DistEA: Efficient Dynamic Impact Analysis for Distributed Programs

1.0.0.0

DistEA, short for Disttributed program dynamic impact analysis based on Execute After relations between methods, is a technique for efficiently predicting potential impacts of proposed changes to distributed systems running in multiple processes concurrently on separated machines. It also names a tool that implemented this technique for Java software systems. The technique is less precise than distributed slicing but still safe with respect to the concrete of executions used by the analysis. Note that although distributed dynamic slicing has been proposed but only for a partial design, there has not yet been a dynamic slicer that is shown to be fully working on real-world distributed programs up to this date. Also, even if such a dynamic slicer is fully implemented as currently designed, it is expected to be too heavyweight to be practically applicable, or at least much more expensive than DistEA.
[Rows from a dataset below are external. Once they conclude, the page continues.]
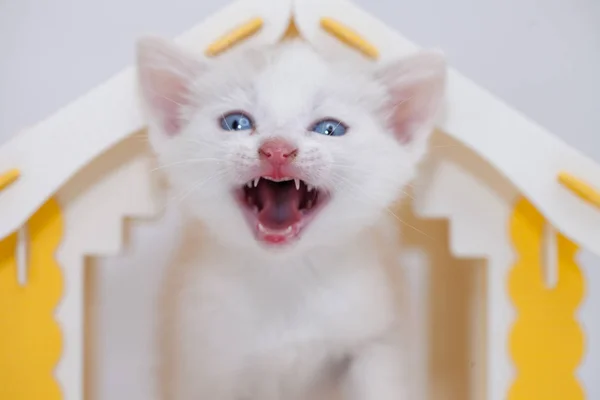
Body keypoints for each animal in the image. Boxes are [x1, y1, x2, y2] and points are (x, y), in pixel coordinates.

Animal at [136, 37, 446, 400]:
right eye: (236, 123)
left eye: (329, 128)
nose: (277, 148)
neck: (284, 275)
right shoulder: (202, 357)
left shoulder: (380, 332)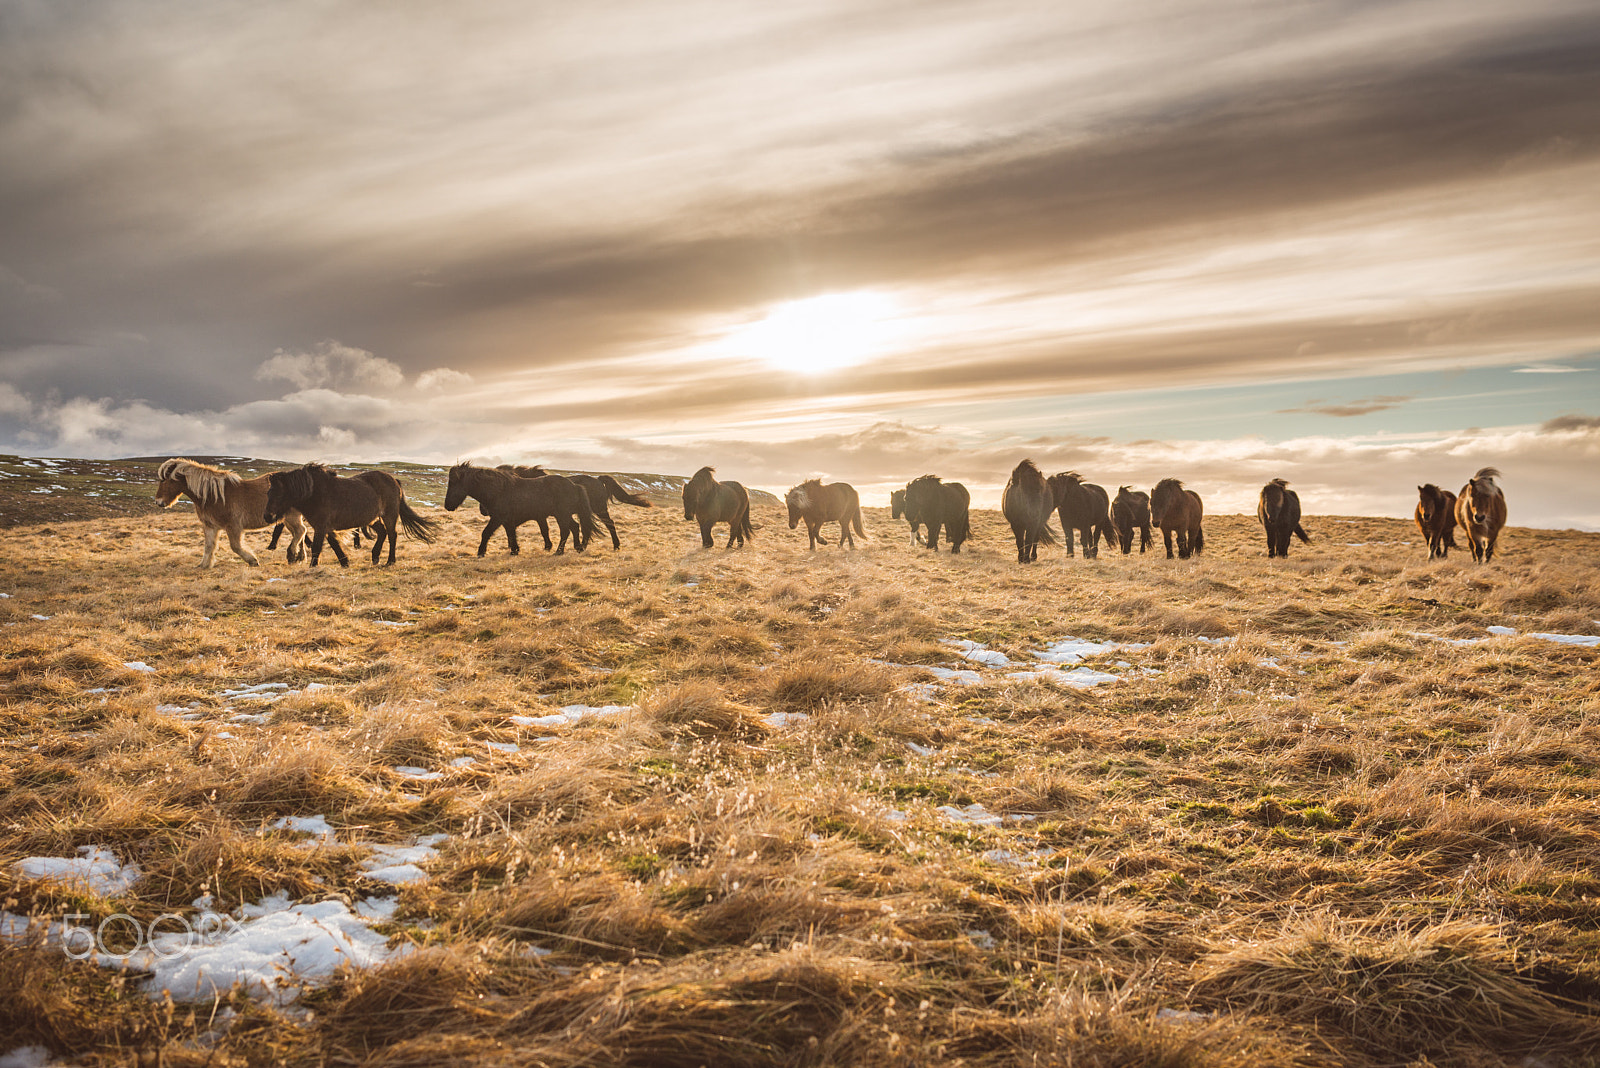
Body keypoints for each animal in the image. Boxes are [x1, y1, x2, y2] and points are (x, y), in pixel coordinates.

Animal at [154, 457, 307, 565]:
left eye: (165, 480)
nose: (158, 502)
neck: (212, 496)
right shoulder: (210, 526)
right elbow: (209, 546)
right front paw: (204, 565)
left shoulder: (233, 526)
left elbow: (235, 546)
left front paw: (252, 560)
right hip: (287, 519)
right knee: (298, 533)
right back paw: (299, 557)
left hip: (291, 517)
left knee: (300, 531)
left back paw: (292, 555)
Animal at [265, 463, 438, 565]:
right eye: (268, 492)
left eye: (278, 493)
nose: (267, 516)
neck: (315, 493)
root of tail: (394, 480)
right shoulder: (326, 527)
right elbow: (334, 544)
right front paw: (345, 562)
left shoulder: (321, 526)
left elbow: (317, 547)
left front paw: (313, 567)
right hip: (372, 519)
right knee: (382, 533)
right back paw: (375, 557)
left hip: (389, 515)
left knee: (392, 535)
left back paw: (390, 561)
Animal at [444, 460, 595, 556]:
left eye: (453, 483)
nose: (447, 506)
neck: (499, 491)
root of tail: (574, 485)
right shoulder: (507, 521)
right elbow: (511, 534)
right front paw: (515, 550)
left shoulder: (497, 518)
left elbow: (486, 533)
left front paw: (481, 552)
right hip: (565, 515)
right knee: (575, 527)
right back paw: (578, 548)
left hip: (562, 515)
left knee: (565, 531)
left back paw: (559, 551)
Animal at [502, 463, 646, 549]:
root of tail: (598, 480)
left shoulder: (541, 516)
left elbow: (544, 530)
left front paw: (548, 546)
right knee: (588, 526)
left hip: (599, 509)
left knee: (608, 523)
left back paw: (615, 545)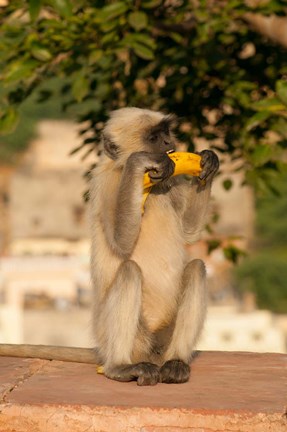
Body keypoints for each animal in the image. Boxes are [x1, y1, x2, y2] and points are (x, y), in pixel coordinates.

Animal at [0, 107, 219, 384]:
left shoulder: (171, 182)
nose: (169, 143)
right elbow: (121, 243)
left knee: (196, 268)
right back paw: (119, 367)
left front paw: (209, 161)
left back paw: (176, 362)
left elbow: (190, 233)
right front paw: (138, 162)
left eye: (166, 132)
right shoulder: (106, 184)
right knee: (129, 271)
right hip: (121, 334)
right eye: (154, 138)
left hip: (163, 336)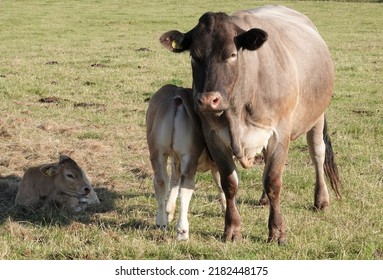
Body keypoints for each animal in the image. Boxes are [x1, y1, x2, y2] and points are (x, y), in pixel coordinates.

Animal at [146, 84, 226, 240]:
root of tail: (176, 95)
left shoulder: (175, 159)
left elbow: (174, 181)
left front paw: (169, 212)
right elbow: (222, 185)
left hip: (158, 152)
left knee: (161, 182)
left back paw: (161, 221)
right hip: (188, 157)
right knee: (185, 190)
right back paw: (183, 231)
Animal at [160, 4, 340, 245]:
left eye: (232, 54)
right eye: (194, 56)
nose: (208, 100)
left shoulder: (279, 133)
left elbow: (273, 181)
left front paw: (277, 231)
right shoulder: (214, 136)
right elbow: (230, 183)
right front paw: (232, 229)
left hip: (317, 116)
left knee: (317, 154)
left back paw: (321, 199)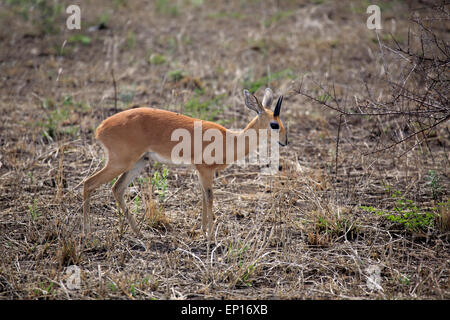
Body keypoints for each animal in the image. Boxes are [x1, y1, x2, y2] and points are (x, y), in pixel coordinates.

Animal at [82, 87, 286, 240]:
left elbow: (203, 196)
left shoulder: (201, 172)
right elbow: (209, 197)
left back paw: (139, 233)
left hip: (138, 162)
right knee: (88, 183)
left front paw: (203, 231)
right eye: (274, 125)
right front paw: (210, 236)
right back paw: (88, 233)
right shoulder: (204, 170)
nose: (285, 141)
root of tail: (100, 128)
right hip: (120, 162)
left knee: (117, 188)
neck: (230, 140)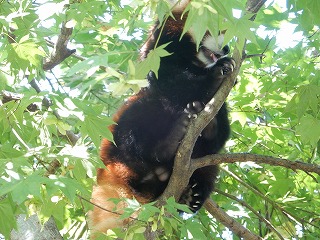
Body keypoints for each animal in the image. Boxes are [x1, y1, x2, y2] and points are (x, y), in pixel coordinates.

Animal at [89, 0, 235, 234]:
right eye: (213, 28)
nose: (227, 48)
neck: (192, 59)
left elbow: (222, 133)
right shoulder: (156, 60)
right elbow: (174, 82)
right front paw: (214, 75)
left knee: (209, 160)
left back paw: (190, 194)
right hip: (123, 133)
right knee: (136, 126)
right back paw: (166, 145)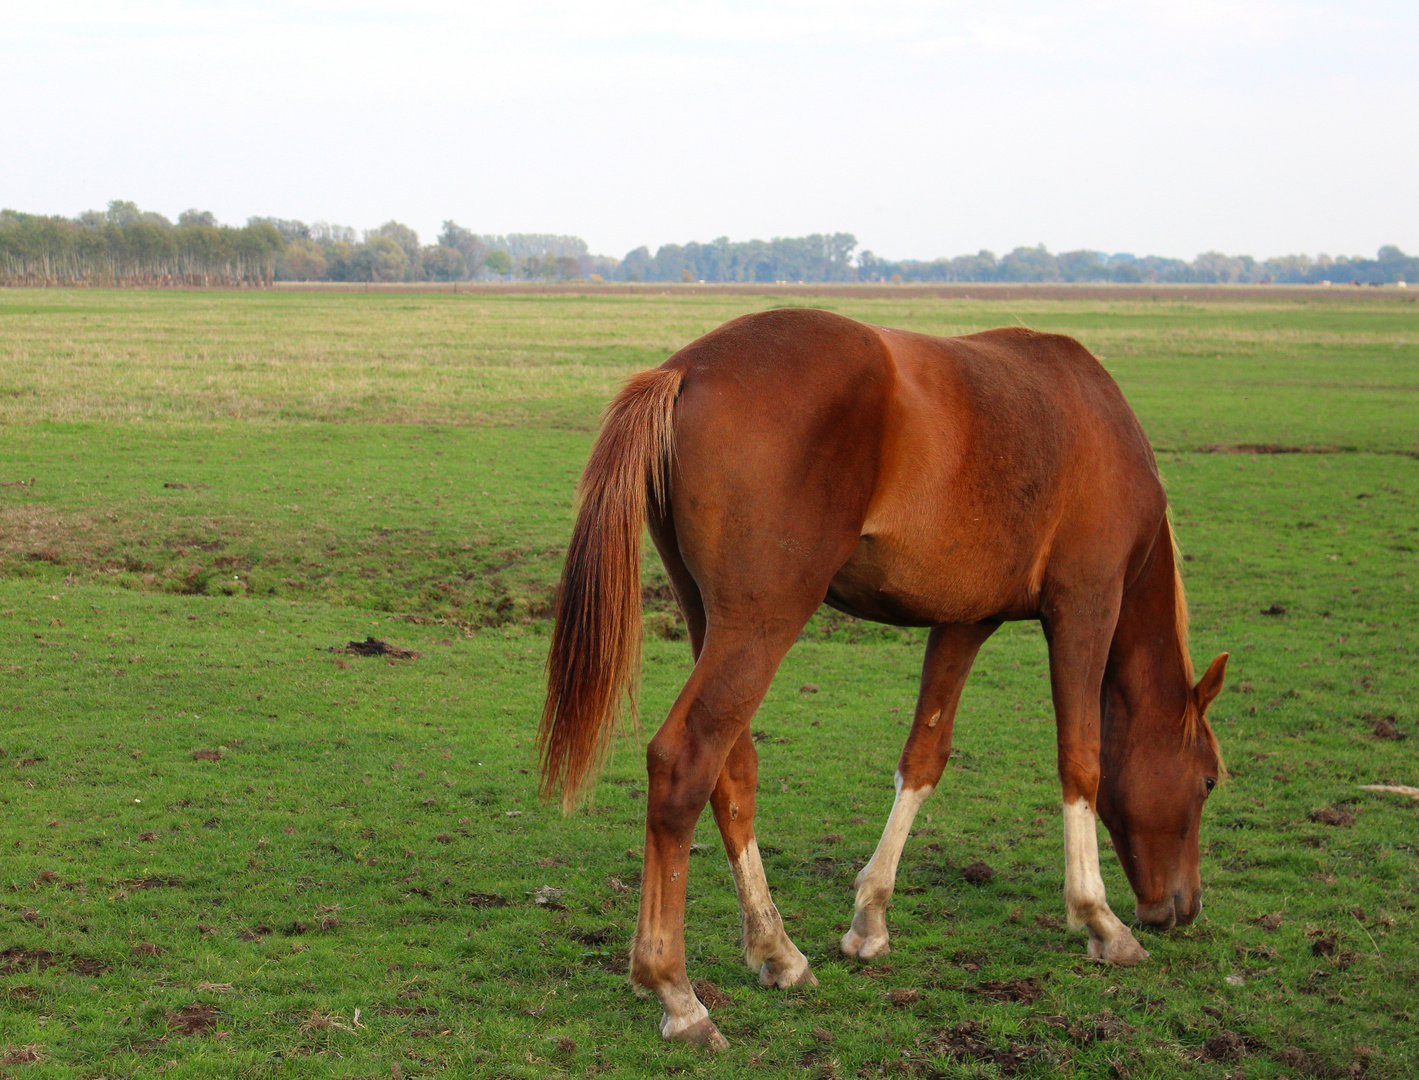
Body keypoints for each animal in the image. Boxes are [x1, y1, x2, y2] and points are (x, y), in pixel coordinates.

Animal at [536, 307, 1226, 1050]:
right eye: (1208, 782)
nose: (1182, 907)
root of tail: (686, 369)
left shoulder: (964, 621)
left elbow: (924, 758)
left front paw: (869, 918)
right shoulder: (1085, 606)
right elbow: (1082, 761)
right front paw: (1099, 920)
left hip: (709, 620)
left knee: (731, 770)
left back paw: (776, 951)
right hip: (760, 623)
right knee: (682, 762)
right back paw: (677, 992)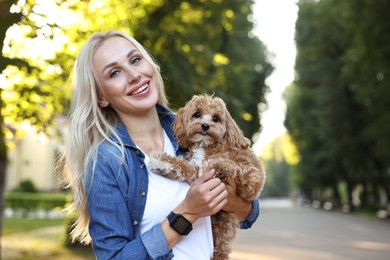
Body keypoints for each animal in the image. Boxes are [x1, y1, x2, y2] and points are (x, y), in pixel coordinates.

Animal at [149, 94, 266, 258]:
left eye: (216, 118)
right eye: (197, 114)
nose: (205, 126)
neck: (206, 145)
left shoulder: (252, 175)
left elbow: (230, 165)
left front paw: (214, 166)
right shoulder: (194, 170)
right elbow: (181, 166)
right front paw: (161, 161)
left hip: (226, 222)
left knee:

DistEA targets distributed systems where separated processes on distributed machines communicate through socket-based netowrk I/Os, unlike some existing peer techniques which are limited to event-based systems only. This work was partially motivated by the dynamic impact analysis based on the Execute-After Sequence (EAS), a technique that works on single-process programs only, though. In a nutshell, DistEA monitors network I/Os during the runtime of the distributed program under analysis; in the meanwhile, by timestamping distributed method-execution events with Lamport timestamps (per-process logic clocks), it partially orders those distributed method events; then, based on the execution order of methods concurrently executed in multiple processes (corresponding to concurrent executions of the multiple distributed components in the subject system), it computes dynamic impact sets based on the safe assumption that any methods executed after a query could be possibly impacted by any changes to be made in that query.

This is the project homepage for DistEA, where the usage information is hosted and the internal working of DistEA is illustrated. The DistEA tool is implemented on top of our data-flow analysis and instrumentation library DUA-forensics, which is based on the Soot byte-code analysis and optimization framework. Both DistEA and DUA-forensics can be downloaded, with other third-party libraries, using the links provided on this page.